Reviewing the old school: Troy (2004)

Mate, there is so much wrong with this film. I think the worst part is that it could have been so much better if they’d actually used the source material properly. Y’know, with all the gods and magic and not trying to make us sympathise with Paris of Troy. Seriously, you read the Iliad? You know what we’d call that guy in the modern parlance? A date-rapist. Doesn’t matter that he had help from the Goddess of Love instead of roofies, he still fucks Helen without her conscious consent. That ain’t right.

I don’t get why they cut all the supernatural stuff out of the story. It certainly wouldn’t have made the movie any worse, and it certainly could’ve made the story a whole lot more interesting (imagine Sean Bean’s Odysseus having a D and M with Athena, the Goddess of Just War and Wisdom herself, on the beach beside his ship, or perhaps Ares, the God of War, stalking the battlefield with a leering smile at all the carnage). Could’ve been epic. And it’s not like we’d have a problem with the whole ‘Gods and goddesses interfering with the lives of mortals’ thing. I mean, The Mummy and it’s sequel came out five and three years before, respectively, and they did pretty well with the whole weird foreign supernatural thing. Hell, bloody Disney went and covered the same sort of ground as Troy, but including the divine intervention, with its animated film Hercules (and the great spin-off series about his high school years).

Maybe they were worried that if there was too much Deus Ex Machina going on we wouldn’t be able to take Brad Pitt’s flowing golden hair or Eric Bana’s tinted curls seriously. Maybe they were worried that they’d have to make Orlando Bloom the bad guy who dooms his whole city because he just couldn’t keep it in his pants when he met a hot girl who wasn’t interested. Maybe I’m giving the rest of the film too much credit and it would still be shit anyway.

Probably that last one, but the point still stands.

The acting isn’t great. Brad Pitt and Eric Bana ham it up with that weird pseudo-English accent that non-English actors are expected to put on whenever they’re in a historical period earlier than the 1600s. While Brad Pitt never seems to take it seriously (understandably), Bana actually seemed to get better as the film went on and I think he was the right choice for Hector, noble and doomed and the only one with the common sense to say “let’s just give Helen back to the Greeks, Paris will get over it and even if he doesn’t it isn’t worth going to fucking war over.” There’s a lot of great actors in this film, and they do their damned best with the material. Special props to Brian Cox who plays the role of the villainous, prideful, megalomaniacal Agamemnon with a surprising amount of subtlety. Sean Bean’s Odysseus seems woefully underused. I mean, they don’t even kill him. How you can put Sean Bean in your movie and have him play the one character that everyone knows is gonna survive?

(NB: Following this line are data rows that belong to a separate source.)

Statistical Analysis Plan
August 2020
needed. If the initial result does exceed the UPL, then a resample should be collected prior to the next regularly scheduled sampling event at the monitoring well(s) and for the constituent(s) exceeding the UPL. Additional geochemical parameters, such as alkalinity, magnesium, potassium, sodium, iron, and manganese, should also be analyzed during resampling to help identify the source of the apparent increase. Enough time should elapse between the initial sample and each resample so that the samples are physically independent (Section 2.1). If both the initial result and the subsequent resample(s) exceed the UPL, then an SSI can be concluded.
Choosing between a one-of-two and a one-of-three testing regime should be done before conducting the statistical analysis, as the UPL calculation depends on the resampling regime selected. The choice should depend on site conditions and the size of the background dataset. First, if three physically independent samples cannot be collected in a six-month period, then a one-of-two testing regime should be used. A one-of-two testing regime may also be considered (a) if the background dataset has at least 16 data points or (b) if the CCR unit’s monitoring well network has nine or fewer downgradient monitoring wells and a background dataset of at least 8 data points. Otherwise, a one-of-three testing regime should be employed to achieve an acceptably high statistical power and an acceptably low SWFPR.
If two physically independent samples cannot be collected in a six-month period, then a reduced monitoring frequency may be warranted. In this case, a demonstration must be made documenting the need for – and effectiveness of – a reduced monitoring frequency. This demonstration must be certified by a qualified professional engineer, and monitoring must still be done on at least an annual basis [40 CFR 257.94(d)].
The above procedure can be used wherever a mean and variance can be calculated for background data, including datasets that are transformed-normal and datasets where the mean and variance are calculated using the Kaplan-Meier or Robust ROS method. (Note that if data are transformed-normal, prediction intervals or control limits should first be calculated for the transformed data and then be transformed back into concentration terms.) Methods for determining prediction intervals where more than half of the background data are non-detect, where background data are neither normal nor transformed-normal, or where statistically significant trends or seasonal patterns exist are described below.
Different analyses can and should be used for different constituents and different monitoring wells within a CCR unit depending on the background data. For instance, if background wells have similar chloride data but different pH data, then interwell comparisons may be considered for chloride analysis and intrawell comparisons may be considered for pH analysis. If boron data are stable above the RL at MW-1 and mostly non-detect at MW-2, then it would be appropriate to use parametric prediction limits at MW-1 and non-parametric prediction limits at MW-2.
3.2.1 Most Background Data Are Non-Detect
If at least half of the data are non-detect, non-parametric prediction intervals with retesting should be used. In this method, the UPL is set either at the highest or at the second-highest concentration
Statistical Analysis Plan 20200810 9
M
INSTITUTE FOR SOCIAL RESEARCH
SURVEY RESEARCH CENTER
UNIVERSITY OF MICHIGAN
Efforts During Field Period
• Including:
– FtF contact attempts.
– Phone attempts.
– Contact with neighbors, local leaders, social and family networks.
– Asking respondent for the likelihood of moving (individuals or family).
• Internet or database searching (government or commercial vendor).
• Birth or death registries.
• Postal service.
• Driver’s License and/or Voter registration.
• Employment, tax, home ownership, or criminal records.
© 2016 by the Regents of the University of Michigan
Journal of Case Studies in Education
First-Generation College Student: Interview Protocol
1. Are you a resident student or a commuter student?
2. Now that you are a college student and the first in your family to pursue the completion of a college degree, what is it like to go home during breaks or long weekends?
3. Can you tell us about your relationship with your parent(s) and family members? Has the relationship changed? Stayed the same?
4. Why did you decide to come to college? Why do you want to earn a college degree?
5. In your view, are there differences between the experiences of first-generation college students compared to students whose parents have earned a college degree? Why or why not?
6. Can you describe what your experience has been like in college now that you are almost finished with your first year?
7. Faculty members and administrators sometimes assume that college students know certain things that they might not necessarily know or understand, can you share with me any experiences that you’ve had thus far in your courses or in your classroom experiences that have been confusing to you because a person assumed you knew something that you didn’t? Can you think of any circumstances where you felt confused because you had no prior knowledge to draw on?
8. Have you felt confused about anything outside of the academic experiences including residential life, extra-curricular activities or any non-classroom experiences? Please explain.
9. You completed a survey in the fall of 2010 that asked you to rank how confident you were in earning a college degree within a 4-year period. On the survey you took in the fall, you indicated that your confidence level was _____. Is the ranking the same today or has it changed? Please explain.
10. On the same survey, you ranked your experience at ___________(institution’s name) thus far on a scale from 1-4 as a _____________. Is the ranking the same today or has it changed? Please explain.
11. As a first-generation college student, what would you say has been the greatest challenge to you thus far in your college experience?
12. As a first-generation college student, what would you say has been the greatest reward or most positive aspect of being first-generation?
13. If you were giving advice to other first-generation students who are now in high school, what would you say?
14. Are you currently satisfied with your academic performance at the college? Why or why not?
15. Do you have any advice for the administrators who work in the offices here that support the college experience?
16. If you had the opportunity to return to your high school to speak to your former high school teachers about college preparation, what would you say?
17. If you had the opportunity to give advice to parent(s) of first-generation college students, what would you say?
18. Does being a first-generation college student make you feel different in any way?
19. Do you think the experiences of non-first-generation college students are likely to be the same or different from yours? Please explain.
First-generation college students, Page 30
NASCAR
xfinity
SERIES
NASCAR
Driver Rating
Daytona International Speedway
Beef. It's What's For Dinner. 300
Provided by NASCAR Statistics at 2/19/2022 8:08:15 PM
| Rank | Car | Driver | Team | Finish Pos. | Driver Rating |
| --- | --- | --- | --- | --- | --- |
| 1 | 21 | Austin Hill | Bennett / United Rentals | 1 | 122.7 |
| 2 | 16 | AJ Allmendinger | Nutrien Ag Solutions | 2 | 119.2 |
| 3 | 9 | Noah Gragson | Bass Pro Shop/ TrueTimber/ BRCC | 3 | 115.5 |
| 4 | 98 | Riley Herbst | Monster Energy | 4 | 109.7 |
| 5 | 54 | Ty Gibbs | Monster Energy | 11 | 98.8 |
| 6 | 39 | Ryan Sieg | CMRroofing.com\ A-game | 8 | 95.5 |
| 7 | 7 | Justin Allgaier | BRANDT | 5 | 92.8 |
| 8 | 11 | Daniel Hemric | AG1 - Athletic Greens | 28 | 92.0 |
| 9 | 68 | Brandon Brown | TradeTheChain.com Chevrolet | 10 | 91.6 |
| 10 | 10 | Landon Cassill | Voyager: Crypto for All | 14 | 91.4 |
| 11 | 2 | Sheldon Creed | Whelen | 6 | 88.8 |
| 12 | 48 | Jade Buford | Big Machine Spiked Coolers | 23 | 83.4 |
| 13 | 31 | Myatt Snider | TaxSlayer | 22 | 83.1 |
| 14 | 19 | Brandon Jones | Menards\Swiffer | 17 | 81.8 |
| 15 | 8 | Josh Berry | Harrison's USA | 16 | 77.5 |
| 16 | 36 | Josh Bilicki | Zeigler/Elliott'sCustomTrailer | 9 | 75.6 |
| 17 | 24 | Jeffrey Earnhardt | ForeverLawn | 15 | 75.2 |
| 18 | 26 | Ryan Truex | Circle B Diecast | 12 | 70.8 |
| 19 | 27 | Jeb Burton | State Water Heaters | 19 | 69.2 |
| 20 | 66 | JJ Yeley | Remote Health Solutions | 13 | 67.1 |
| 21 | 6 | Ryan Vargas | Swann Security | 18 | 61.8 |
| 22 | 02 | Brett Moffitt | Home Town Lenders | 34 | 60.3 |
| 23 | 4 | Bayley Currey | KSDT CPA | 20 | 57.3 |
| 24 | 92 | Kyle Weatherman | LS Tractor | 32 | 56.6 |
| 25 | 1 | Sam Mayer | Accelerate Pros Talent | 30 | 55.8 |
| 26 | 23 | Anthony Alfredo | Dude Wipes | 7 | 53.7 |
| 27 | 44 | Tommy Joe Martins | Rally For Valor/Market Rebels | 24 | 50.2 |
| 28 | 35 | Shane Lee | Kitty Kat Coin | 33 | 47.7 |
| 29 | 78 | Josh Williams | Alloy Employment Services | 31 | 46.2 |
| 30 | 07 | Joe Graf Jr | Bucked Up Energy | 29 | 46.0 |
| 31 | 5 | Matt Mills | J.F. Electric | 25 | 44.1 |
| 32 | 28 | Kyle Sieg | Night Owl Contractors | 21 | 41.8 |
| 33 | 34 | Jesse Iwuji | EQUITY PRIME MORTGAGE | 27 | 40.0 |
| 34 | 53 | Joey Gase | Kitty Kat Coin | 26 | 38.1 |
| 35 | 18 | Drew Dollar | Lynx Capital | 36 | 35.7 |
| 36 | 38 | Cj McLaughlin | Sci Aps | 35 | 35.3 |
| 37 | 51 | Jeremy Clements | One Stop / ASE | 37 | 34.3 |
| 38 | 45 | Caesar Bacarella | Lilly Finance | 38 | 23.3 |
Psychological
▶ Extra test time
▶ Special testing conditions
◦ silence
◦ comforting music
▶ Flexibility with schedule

The direction and editing are an overlong mess. It’s a two and a half hour long film and not nearly enough of that is filled with the kind of character moments to actually make us care. Some of it just seems painfully unnecessary. Case in point, the film opens with a map of the Aegean. No voice over, no music, no intro credits. Just a fucking map on the screen for like thirty seconds to a minute. Maybe that minute could have been spent fleshing out Ajax a little more, so we actually give a shit when he dies. Patroclus’ character could’ve been fleshed out a little better as well. I think fantastically named director Wolfgang Petersen was trying to channel old classics, the grand Biblicals and biopics like Ben HurSpartacus and Julius Caesar but it just doesn’t work. It’s too slow and not nearly as epic as we’d come to expect by then.

For all its flaws, and it has a lot of flaws (a lot of flaws) I absolutely love this film. My mates and I can basically communicate in movie and television quotes. Simpsons make up the bulk of our source material, with the two Hot Shots! films, the two Airplane (Flying High!) films, Gladiator and Lord of the Rings trilogy filling out the rest of our situational conversations. Troy occupies a special place for us as being the soundtrack for some of our most (or, I suppose, least) memorable nights of drunken debauchery. Someone refusing another beer would be met with a bellow of “Drink you lazy whore! Poles are sobering!” (several of my friends being of Polish origin). Midway through the night you’d likely hear a cry that “The taxi waits for us, I say we make him wait a little longer!” Someone skoling back beer after beer would be cheered on with “The man wants to die!” There was more than one occasion where we’d take Achilles’ speech at the prow of his ship before hitting the beach of Troy and adjust the wording, to fit our school and desired outcome “…my brothers of the schooner… do you know what’s waiting on the other side of the bar? Immortality! Take it, it’s yours!” I watch this film and I’m not thinking about the acting or the plot or the story, the dramatic lines are triggering memories of long nights and close friends.

So yeah. It’s a bloody terrible movie, but I love it dearly. Still, don’t watch it. It’s not worth it and might sour you on a couple of great actors. Read the Iliad and Odyssey instead. They’re classics for a reason.